American Indian Inspiration
Alumni and others remember the beginning of SDSUs American Indian Studies program, one of the first in the country.
With the largest number of reservations of any county in the U.S., it is perhaps no surprise that San Diego also boasts one of the first academic departments dedicated to the study of American Indian history and culture.
Now in its 35th year, the Department of American Indian Studies was founded during a decade in which San Diego State also established the women's studies and Chicana/Chicano studies departments. Administrators asked John Rouillard, a Santee Sioux and respected leader in the urban Indian community, to build its new academic program.
“There weren’t any such thing as American Indian studies classes back then,” said Kay Rouillard, John’s wife. “No colleges had them."
In the beginning
Linda Locklear, a former student of John Rouillard’s and a two-time alumnus of SDSU, recalled the political climate and the department’s development in the mid-‘70s.
“You’ve got students and community people, elders, people from the reservation all saying, ‘we’ve got a history; we’ve got a culture; why isn’t this part of the academy?’” Locklear recalled. “The American Indian movement and the political climate at the time in the United States with civil rights, it was paralleling what was going with the department’s founding.”
“...[campus powows were] very powerful because— for myself and many of my friends — it was the first time setting foot on a university campus.”
Locklear, a member of North Carolina’s Lumbee tribe, is now a professor of American Indian studies at Palomar College and a lecturer in the SDSU department. She acknowledged John Rouillard’s role in her life.
“He was an inspirational person, a great role model,” she said. “If it hadn’t been for John Rouillard, I know I would not be doing what I’m doing today. I really give him credit for being on the path that I am.”
Generation to generation
Today, the department and the community that John Rouillard started in the 1970s continue to inspire the newest generation of American Indian leaders, like recent alumnus Ral Christman.

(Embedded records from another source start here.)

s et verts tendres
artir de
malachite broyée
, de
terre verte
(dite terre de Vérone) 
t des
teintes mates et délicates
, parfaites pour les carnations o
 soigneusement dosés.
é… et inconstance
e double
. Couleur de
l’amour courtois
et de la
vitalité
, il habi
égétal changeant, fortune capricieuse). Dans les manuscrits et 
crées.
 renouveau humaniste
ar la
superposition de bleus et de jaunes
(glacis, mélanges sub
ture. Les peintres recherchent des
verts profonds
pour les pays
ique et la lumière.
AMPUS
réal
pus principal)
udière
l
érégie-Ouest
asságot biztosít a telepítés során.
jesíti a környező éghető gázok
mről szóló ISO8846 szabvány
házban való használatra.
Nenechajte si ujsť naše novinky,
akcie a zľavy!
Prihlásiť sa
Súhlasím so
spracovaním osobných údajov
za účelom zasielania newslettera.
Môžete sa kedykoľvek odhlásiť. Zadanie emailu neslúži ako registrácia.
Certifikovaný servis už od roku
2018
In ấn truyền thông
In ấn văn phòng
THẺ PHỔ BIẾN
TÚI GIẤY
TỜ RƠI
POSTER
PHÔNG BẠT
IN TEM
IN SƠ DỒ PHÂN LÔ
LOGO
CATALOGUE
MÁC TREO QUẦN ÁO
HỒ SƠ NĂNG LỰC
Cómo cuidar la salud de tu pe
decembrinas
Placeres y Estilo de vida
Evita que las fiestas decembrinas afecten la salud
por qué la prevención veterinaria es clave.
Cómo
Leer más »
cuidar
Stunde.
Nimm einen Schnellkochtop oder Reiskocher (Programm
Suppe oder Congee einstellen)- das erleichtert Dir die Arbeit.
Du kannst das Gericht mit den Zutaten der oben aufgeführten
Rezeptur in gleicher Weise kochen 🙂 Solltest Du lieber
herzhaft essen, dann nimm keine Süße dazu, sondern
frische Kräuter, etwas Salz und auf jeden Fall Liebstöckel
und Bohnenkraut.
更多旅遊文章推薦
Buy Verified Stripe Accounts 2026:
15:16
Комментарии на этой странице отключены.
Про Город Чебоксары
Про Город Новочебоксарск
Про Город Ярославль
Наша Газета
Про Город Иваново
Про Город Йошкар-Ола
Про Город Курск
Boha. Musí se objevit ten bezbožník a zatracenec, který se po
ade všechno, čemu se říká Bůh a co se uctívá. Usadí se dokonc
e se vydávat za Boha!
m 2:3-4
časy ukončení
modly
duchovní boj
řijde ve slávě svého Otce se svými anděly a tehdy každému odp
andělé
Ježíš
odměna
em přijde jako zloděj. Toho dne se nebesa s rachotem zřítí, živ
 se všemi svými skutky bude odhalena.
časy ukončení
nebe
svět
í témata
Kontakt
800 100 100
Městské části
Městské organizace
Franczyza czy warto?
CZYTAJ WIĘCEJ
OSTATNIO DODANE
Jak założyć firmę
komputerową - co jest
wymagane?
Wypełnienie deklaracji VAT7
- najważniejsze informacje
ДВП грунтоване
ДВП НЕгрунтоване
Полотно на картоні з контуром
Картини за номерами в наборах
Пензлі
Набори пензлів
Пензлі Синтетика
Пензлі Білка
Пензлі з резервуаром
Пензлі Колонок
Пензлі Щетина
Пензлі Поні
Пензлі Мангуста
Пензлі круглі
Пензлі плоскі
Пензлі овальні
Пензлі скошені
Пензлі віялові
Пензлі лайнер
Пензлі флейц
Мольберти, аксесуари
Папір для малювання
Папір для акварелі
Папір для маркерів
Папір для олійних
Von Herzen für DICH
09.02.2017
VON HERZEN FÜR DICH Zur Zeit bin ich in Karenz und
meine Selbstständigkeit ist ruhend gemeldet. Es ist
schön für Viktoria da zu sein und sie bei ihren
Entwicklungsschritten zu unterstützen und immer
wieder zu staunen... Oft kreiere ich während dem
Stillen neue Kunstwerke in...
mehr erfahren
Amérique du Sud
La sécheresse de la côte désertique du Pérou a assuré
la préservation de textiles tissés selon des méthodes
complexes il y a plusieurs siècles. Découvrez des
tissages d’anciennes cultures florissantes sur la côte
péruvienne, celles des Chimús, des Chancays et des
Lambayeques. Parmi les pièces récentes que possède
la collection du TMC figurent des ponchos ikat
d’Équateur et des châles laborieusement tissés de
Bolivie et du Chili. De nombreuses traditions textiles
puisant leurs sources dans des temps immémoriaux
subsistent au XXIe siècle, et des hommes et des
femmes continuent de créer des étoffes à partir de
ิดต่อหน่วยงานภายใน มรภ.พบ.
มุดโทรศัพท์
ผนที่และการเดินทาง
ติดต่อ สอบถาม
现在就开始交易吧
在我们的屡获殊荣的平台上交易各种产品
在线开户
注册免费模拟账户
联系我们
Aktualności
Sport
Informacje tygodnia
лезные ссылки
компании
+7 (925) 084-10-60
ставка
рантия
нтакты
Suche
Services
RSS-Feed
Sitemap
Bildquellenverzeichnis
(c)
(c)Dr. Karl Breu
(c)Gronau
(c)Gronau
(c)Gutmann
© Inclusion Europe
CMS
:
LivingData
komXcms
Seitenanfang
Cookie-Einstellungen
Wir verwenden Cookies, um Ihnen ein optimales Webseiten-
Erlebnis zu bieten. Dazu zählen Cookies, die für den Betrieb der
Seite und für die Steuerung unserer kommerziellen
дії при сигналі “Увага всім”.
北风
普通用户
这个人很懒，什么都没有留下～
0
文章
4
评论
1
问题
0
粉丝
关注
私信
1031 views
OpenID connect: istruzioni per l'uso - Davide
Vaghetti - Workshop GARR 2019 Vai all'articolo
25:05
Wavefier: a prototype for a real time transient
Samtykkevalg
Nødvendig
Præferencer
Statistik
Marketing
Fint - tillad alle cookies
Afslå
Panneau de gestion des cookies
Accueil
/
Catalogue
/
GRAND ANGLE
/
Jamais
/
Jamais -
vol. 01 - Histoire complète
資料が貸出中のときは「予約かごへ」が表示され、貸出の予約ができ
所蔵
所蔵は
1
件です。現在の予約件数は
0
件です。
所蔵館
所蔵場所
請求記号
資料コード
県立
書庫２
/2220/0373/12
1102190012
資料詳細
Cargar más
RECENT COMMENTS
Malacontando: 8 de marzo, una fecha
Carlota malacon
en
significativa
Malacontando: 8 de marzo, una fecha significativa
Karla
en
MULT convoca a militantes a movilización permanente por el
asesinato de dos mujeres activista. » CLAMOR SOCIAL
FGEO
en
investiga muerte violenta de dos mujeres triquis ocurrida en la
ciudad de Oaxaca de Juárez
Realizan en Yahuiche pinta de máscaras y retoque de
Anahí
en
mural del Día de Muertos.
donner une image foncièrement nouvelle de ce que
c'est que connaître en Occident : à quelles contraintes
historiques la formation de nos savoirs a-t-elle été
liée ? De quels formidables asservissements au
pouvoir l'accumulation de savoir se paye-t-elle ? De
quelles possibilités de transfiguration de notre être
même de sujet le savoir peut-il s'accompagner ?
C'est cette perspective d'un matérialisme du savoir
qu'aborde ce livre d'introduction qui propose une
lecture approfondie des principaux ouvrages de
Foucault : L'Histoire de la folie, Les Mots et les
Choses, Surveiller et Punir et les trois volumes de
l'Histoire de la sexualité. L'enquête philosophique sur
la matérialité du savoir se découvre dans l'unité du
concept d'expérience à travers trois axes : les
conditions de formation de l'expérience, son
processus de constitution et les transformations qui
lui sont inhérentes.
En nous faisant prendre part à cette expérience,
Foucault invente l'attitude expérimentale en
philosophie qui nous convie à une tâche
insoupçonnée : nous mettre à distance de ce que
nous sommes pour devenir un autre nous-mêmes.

“To know there was a native organization on campus where I could go and meet with people who maybe had a similar background to me was very, very powerful,” said Christman, a member of the Viejas Band of Kumeyaay Indians. “And to know as a kid growing up that SDSU had events like powwows, it was very powerful because — for myself and many of my friends — it was the first time setting foot on a university campus.”
John Rouillard's grandaughter, Willow Rouillard, a 2010 graduate of the program, said her grandfather created a formula for success that has evolved through generations of Native American leaders.
"I'm proud of my grandfather and the course that he helped set," she said.